Florida deserves kudos for protecting about $55 million in funding for charter facilities in the face of budget cuts, but they're catching a lot of flak from traditional school advocates, EdWeek reports:
School district officials across Florida are bemoaning the Legislature's decision to cut traditional public schools out of?PECO?the Public Education Capital Outlay program. The state's 350 charter schools will share $55 million, while the approximately 3,000 traditional schools will go without.
"Every cent allocated for school construction went to charter schools," complained Lee Swift, a Charlotte County school board member who heads the Florida School Boards Association.

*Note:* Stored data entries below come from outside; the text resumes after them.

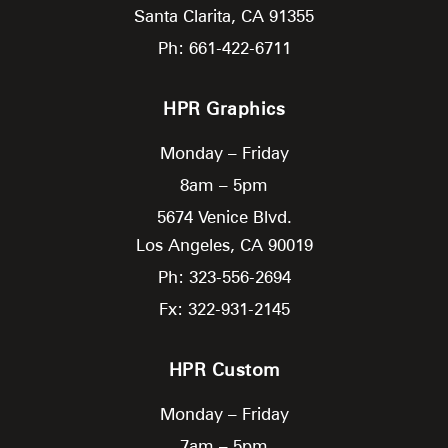
Santa Clarita,
CA
91355
Ph: 661-422-6711
HPR Graphics
Monday – Friday
8am – 5pm
5674 Venice Blvd.
Los Angeles,
CA
90019
Ph: 323-556-2694
Fx: 322-931-2145
HPR Custom
Monday – Friday
7am – 5pm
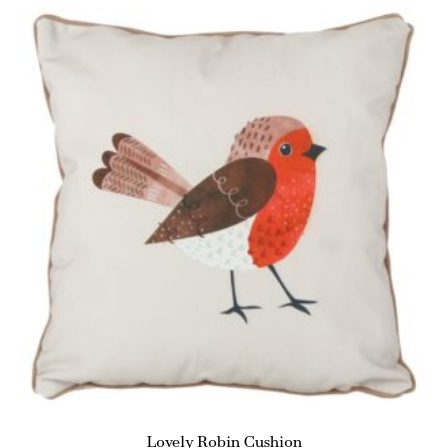
Lovely Robin Cushion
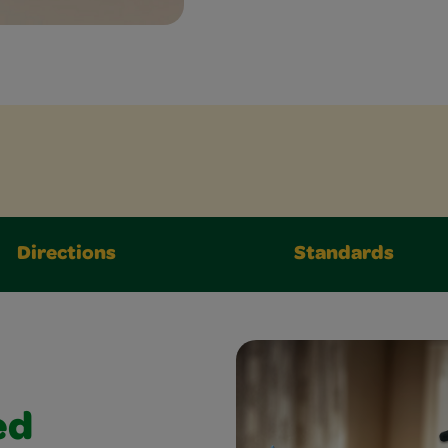
Directions
Standards
ed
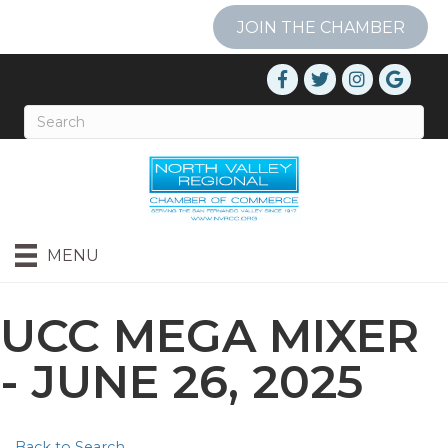
JOIN THE CHAMBER
MENU
UCC MEGA MIXER
- JUNE 26, 2025
Back to Search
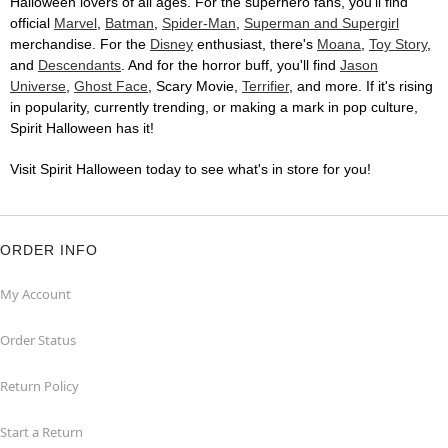
Halloween lovers of all ages. For the superhero fans, you'll find
official
Marvel
,
Batman
,
Spider-Man
,
Superman and Supergirl
merchandise. For the
Disney
enthusiast, there's
Moana
,
Toy Story
,
and
Descendants
. And for the horror buff, you'll find
Jason
Universe
,
Ghost Face
, Scary Movie,
Terrifier
, and more. If it's rising
in popularity, currently trending, or making a mark in pop culture,
Spirit Halloween has it!
Visit Spirit Halloween today to see what's in store for you!
ORDER INFO
My Account
Order Status
Return Policy
Start a Return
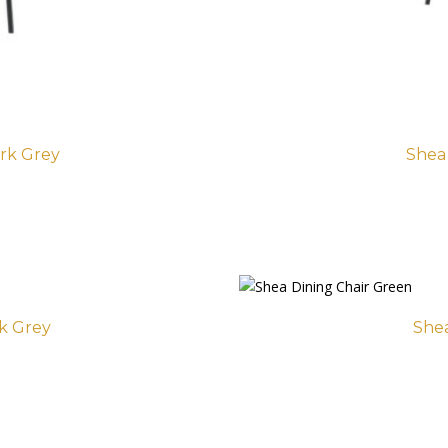
rk Grey
Shea
rk Grey
Shea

Swift said lawmakers should focus on "properly funded traditional schools" instead of pressing for more charters that drain resources from the traditional schools.
Charters are growing around the state, however, and many districts are stagnating or losing enrollment. Districts have also been flush with cash for construction in recent years even as charters have received less funding. Last year's Ball State report on charter funding inequity states that districts in Florida "encumber funds or withhold local sources from total funds available before providing charter schools with their 'fair share.'" Charters were already getting a raw deal before this measure was passed.
Florida has done the sensible thing by protecting a growing and historically underfunded sector of its education system.?Traditional public schools will continue to tap local sources for construction and maintenance, revenues that charters don't have access to. Cutting all schools equally, or even protecting districts at the expense of charters, only looks fair if you ignore the entire funding picture.